I know that the cosmic barrier cracked because the work came in the very same day that I had that revelation; we now have enough money that we’re out of the most immediate financial danger; the worst of the worst of the logjam has been broken. but I’m not done. The money that I am bringing in is not enough to heal our money issues,only prolong them. All I did was crack the cosmic barrier, not dismantle it. (More jobs have been coming in.)
The cosmic barrier, if you haven’t guessed it by now, is our belief that life happens to us; it is the illusion that we’re not creating it. It is a powerful and persistent illusion, powered first by fear and then by the “bad” stuff that happens in our lives. If we are to ever crack this barrier, we have to do it in the midst of crisis; there is no other way. We will simply lack the focus and determination without an overriding reason to succeed. There is a reason for those rags to riches stories; people in the worst of circumstances have the means to make drastic changes in their thinking. That’s obviously the cliff that I’ve come to.
This is not to say that we should create such a crisis, merely to use it wisely if one should present itself.
It is a mistake to think that this barrier is merely a thought that can be easily changed; it isn’t. It is an energetic way of being imprinted in our bodies. We cannot change it without also energetically changing our bodies as well and that does not happen quickly or easily.

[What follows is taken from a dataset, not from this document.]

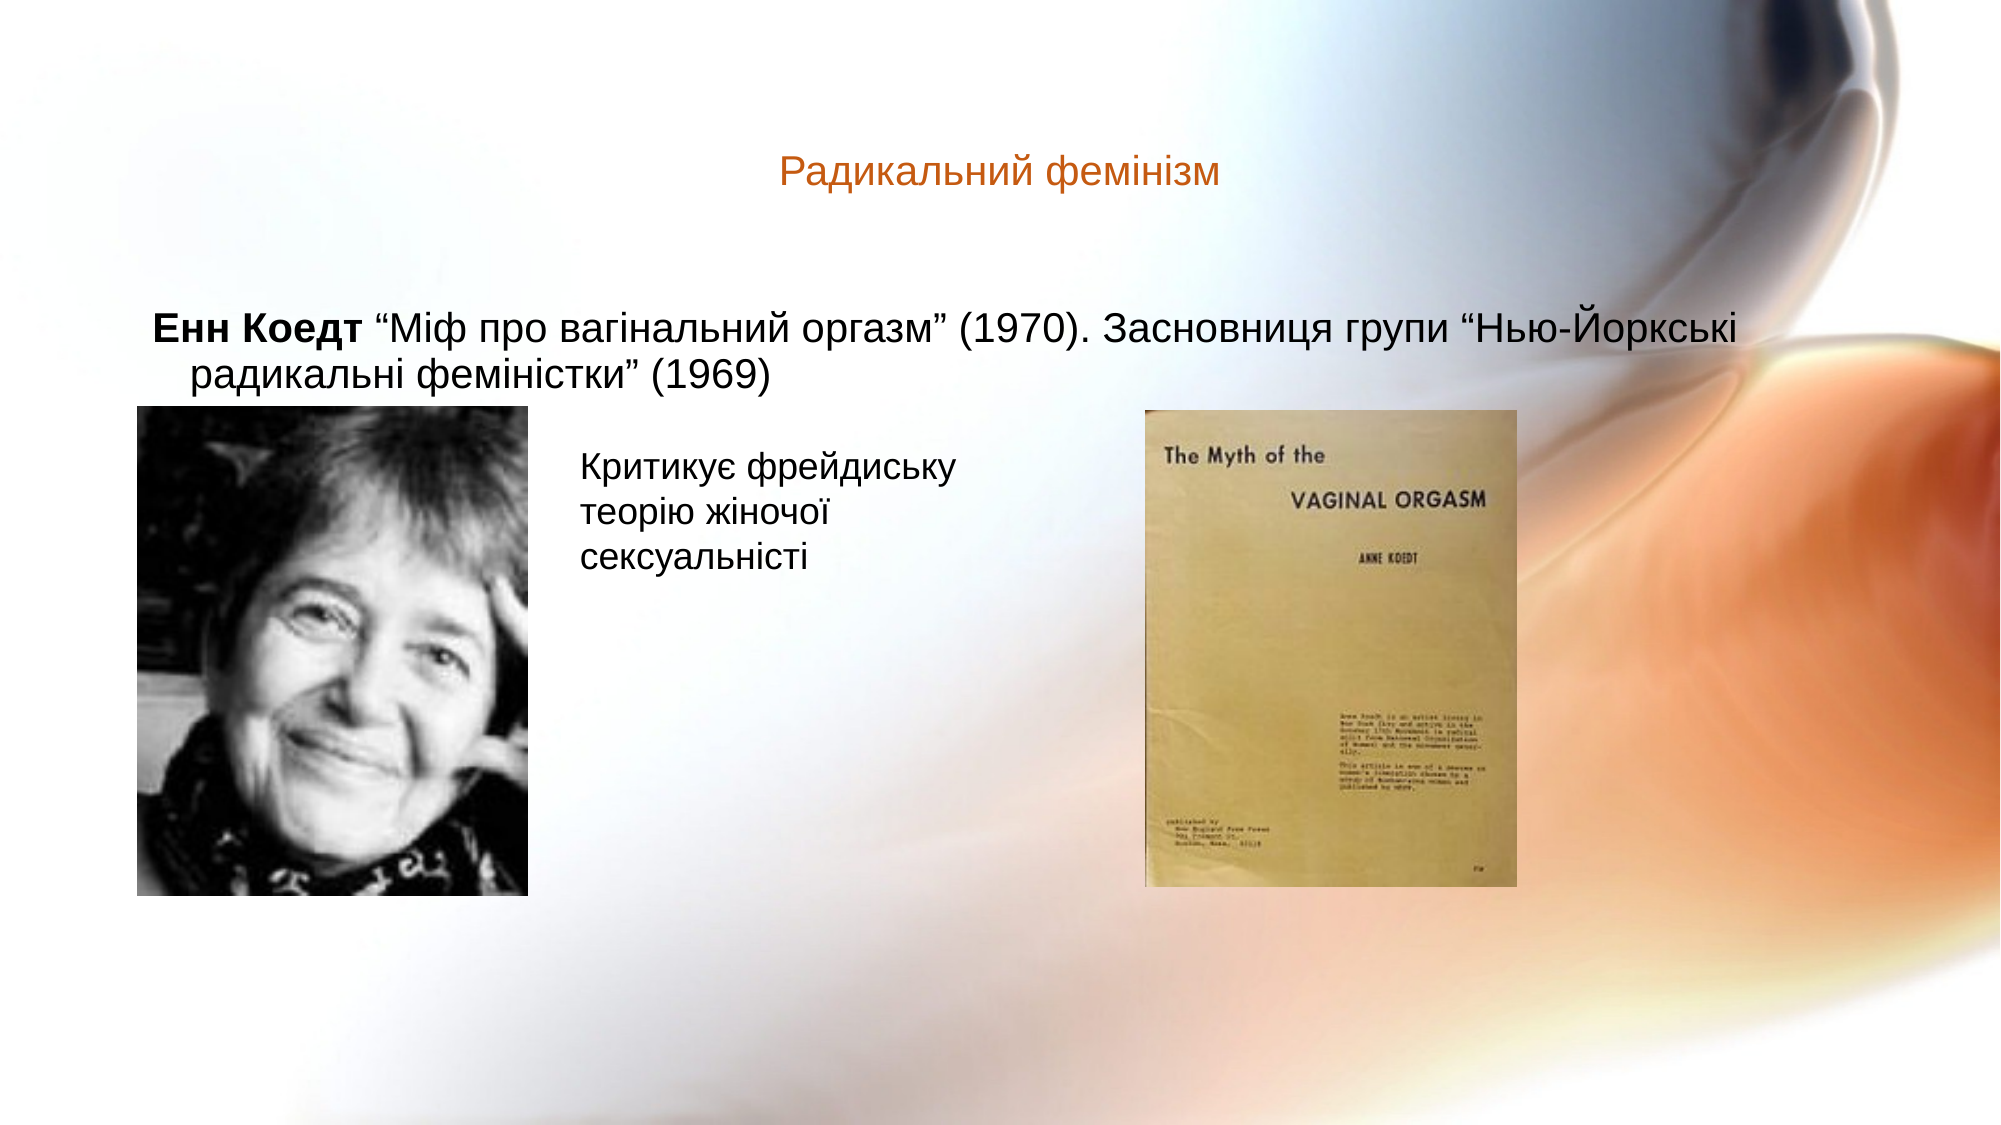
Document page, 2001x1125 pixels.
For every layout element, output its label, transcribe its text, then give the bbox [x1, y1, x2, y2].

Personally, I have crossed some sort of threshold and I’m smack in between. I can feel myself energetically withdrawing and allowing fear to be my guide; this is my old pattern, and I can radiate and energetically create better things for myself; this is my new pattern. I need to focus to radiate. It doesn’t happen without conscious effort and it is physically painful to do so. Radiating, (i.e. choosing to affect life rather than having it affect me) exposes me to all my fears and uncertainties -which are contained within my body, as constricted, chronically tight areas-. They don’t loosen just because I think that would be a good idea; loosening the muscles is also loosening my grip on old ideas, beliefs and patterns. I have to continually expand my energy over and over again to train my body into this higher energy level and completely dismantle the cosmic barrier . . . that I put into place. Old patterns of thinking cannot simply be brushed aside, they have to be slowly dissolved and something new has to take their place.
The most important thing to take away from this is that we can either be caught up in pain and struggle and the ensuing pointless drama of being a victim, or we can use the crises and pain we endure to build up our energetic strength. Indeed the cosmic reason for all the pain and suffering of mankind may be this: to force us higher and farther than we would otherwise go.
I am not going end this with tidy advice about how we all should embrace our pain and suffering and misfortune and use it as an opportunity to grow. It’s what I’m doing, and it is my message at the moment, but everyone has a different path and if this resonates for you, great, and if not, then your path lies in another direction. I can only speak for myself: having this revelation has made my life a bit easier. Being a victim is a dead end.